A rather humorous gun fight took place near old Cherokee Town in the early 1890’s. It seems

there was an arrest warrant out for a black named Johnson and Deputy United States Marshal E. H.

Scrivner decided to serve the warrant. To assist him, Scrivner took along an old boy by the name of

Tom Noah. Noah lived over by Cherokee Town and had had troubles with some of the black families

who lived in the area which stemmed from Chickasaw Citizens claiming land occupied by the black

families.

 

Following the Civil War, the Chickasaw Nation found itself with a larger Negro population than it

had before the war, nearly quadruple in fact. This was caused by hundreds of former slaves anxious to

get as far west of their former masters as possible. Most had limited knowledge of the geography of

the nation and were simply looking for the public domain lands they’d heard so much about. Coming to

the western part of the Chickasaw Nation they found lots of empty land, good water, and soil. As they

had been farmers for hundreds of years, this looked like paradise to them, and so they stopped, putting

up houses and plowing the land.

 

Well, the Chickasaws, not wanting their lands overrun by people they felt no responsibility for,

passed a law that said simply that no Negro could hold land in the Chickasaw Nation and that a

Chickasaw could pre-empt, or take over, any structure or farm the Chickasaw found in the Nation

which was in possession of a Negro. Needless to say this law caused a heck of a lot of trouble.

- - - - - - -

- _Work instructions_
Copy the passage about the gun fight near old Cherokee Town word for word, in full.

[Dataset items]
- - - - - - -

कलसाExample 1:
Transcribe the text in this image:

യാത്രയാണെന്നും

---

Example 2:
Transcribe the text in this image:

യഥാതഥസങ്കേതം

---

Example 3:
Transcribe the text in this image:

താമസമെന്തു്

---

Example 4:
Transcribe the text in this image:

- - - - - - -

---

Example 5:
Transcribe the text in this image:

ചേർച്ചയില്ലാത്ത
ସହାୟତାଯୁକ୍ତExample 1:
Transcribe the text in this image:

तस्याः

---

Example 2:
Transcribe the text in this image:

- - - - - - -

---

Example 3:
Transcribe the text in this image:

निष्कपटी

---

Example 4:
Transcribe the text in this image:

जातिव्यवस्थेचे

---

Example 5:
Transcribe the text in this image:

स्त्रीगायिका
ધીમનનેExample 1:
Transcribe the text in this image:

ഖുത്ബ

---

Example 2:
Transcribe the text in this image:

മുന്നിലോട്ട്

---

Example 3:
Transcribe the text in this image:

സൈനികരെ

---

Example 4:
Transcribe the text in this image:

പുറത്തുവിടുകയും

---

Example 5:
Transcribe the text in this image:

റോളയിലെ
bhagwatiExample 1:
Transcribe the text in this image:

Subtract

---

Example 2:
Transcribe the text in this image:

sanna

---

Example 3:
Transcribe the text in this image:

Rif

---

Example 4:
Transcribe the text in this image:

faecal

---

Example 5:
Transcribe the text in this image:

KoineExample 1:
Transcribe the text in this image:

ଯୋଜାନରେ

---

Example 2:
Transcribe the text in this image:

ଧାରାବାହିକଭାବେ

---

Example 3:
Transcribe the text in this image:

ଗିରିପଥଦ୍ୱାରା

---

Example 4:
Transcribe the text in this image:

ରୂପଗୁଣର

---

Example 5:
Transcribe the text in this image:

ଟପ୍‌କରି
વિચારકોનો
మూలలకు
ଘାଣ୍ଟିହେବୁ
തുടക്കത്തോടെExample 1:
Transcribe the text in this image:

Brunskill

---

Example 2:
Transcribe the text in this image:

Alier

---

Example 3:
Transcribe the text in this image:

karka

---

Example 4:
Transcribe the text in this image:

- - - - - - -

- _Output for this task_
A rather humorous gun fight took place near old Cherokee Town in the early 1890’s. It seems

there was an arrest warrant out for a black named Johnson and Deputy United States Marshal E. H.

Scrivner decided to serve the warrant. To assist him, Scrivner took along an old boy by the name of

Tom Noah. Noah lived over by Cherokee Town and had had troubles with some of the black families

who lived in the area which stemmed from Chickasaw Citizens claiming land occupied by the black

families.

 

Following the Civil War, the Chickasaw Nation found itself with a larger Negro population than it

had before the war, nearly quadruple in fact. This was caused by hundreds of former slaves anxious to

get as far west of their former masters as possible. Most had limited knowledge of the geography of

the nation and were simply looking for the public domain lands they’d heard so much about. Coming to

the western part of the Chickasaw Nation they found lots of empty land, good water, and soil. As they

had been farmers for hundreds of years, this looked like paradise to them, and so they stopped, putting

up houses and plowing the land.

 

Well, the Chickasaws, not wanting their lands overrun by people they felt no responsibility for,

passed a law that said simply that no Negro could hold land in the Chickasaw Nation and that a

Chickasaw could pre-empt, or take over, any structure or farm the Chickasaw found in the Nation

which was in possession of a Negro. Needless to say this law caused a heck of a lot of trouble.